(Mc 3,20-35) In quel tempo, Gesù entrò in una casa e di nuovo si radunò una folla, tanto che non potevano neppure mangiare. Allora i suoi, sentito questo, uscirono per andare a prenderlo; dicevano infatti: «È fuori di sé». Gli scribi, che erano scesi da Gerusalemme, dicevano: «Costui è posseduto da Beelzebùl e scaccia i demòni per mezzo del capo dei demòni». Ma egli li chiamò e con parabole diceva loro: «Come può Satana scacciare Satana? Se un regno è diviso in se stesso, quel regno non potrà restare in piedi; se una casa è divisa in se stessa, quella casa non potrà restare in piedi. Anche Satana, se si ribella contro se stesso ed è diviso, non può restare in piedi, ma è finito. Nessuno può entrare nella casa di un uomo forte e rapire i suoi beni, se prima non lo lega. Soltanto allora potrà saccheggiargli la casa. In verità io vi dico: tutto sarà perdonato ai figli degli uomini, i peccati e anche tutte le bestemmie che diranno; ma chi avrà bestemmiato contro lo Spirito Santo non sarà perdonato in eterno: è reo di colpa eterna». Poiché dicevano: «È posseduto da uno spirito impuro». Giunsero sua madre e i suoi fratelli e, stando fuori, mandarono a chiamarlo. Attorno a lui era seduta una folla, e gli dissero: «Ecco, tua madre, i tuoi fratelli e le tue sorelle stanno fuori e ti cercano». Ma egli rispose loro: «Chi è mia madre e chi sono i miei fratelli?». Girando lo sguardo su quelli che erano seduti attorno a lui, disse: «Ecco mia madre e i miei fratelli! Perché chi fa la volontà di Dio, costui per me è fratello, sorella e madre».

 

Da sud, arriva per il giovane rabbi una commissione d'inchiesta, con i primi teologi dell'istituzione religiosa pronti ad accusarlo.

Dal nord scendono invece i suoi, per riportarselo a casa.

Sembra una manovra a tenaglia contro quel maestro fuori legge.

Non s'è mai visto in Israele un rabbino che cammina sempre, sempre in giro, con la strada come casa e aula scolastica, seguito da una carovana colorata di uomini e donne.

I dottori della legge arrivano a Cafarnao da Sud e da Ovest, per metterlo in riga, lui che ha fatto di dodici ragazzi il suo esercito, di una parola che guarisce, la sua arma. E sentenziano che Gesù è figlio del diavolo, marchiato di scomunica.
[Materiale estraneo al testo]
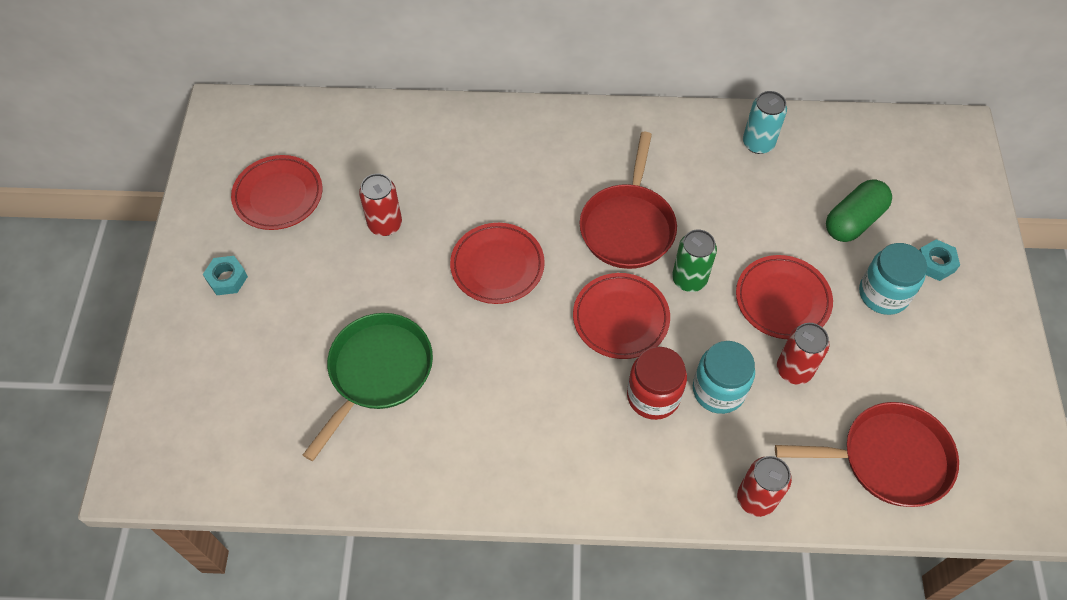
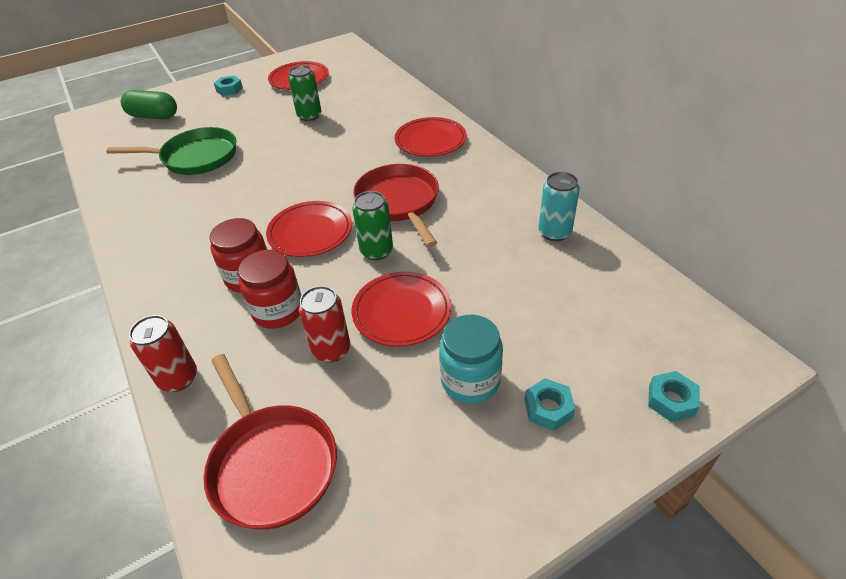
camera: 60 degrees right, 15 degrees down
red can [359,173,402,236] -> green can [288,65,321,121]
red plate [450,223,545,304] -> red plate moved to [395,117,467,157]
red pan [580,132,677,269] -> red pan turned 90 degrees clockwise [353,164,439,247]
turquoise jar [693,341,755,414] -> red jar [238,250,301,329]
green capsule [826,180,892,242] -> green capsule moved to [121,90,177,119]
none -> turquoise nut [648,371,700,422]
Eppure la pedagogia del maestro incanta sempre: invece di offendersi, come avrei fatto io, dice Marco “ma egli li chiamò”, chiama vicino quelli che l'hanno giudicato da lontano e parla con loro. Gesù ha dei nemici, ma non è nemico di nessuno. Lui è l'amico della vita.

Sua madre e i suoi fratelli, da fuori mandarono a chiamarlo. Il vangelo di Marco, concreto e asciutto, ci rimette con i piedi per terra, dopo le ultime grandi feste che ci hanno fatto volare alto.

Si riparte dalla casa, dal basso, dai problemi: il Vangelo non nasconde che durante il suo ministero pubblico le relazioni di Gesù con la madre e la famiglia siano segnate da contrasti e distanza.

E alla loro chiamata Gesù risponde, ma solo a quelli seduti attorno a lui: Chi sono i miei fratelli e le mie sorelle? Quelli là fuori? Che si vergognano di me? Del matto di casa?

Particolare drammatico, sembra una canzonatura: c'è tua madre! E io credo che qui Marco riferisca uno dei momenti più dolorosi della vita di Maria, che si sente dire dal figlio: chi è mia madre?

Un disconoscimento. L'unica volta che Maria appare nel vangelo di Marco è qui (e non ne riporta il nome de non in una menzione indiretta nelle parole dei nazareni: non è costui il figlio di Maria?), ed è l'immagine di una madre e di un figlio distanti, ognuno immerso nel proprio dolore. Anche Maria, come noi, ha dovuto cercare e faticare, affrontare dubbi e parole dure.

Chi fa la volontà del Padre, questi è per me madre, sorella, fratello.

La volontà del Padre è semplice: vuole che sorga un mondo fatto di coraggio, libertà e amore, di fratelli tutti.

Assediato, Gesù non si arrende, si oppone a ciò che è mediocre! Non si ferma, non torna indietro.

Lo immagino: molta folla e molta solitudine.

Ma dove passa lui, fiorisce un sogno di maternità, sorellanza e fraternità nel quale ci invita a entrare.

Un sogno che forse abbiamo spezzato mille volte, ma di cui non ci è concesso stancarci.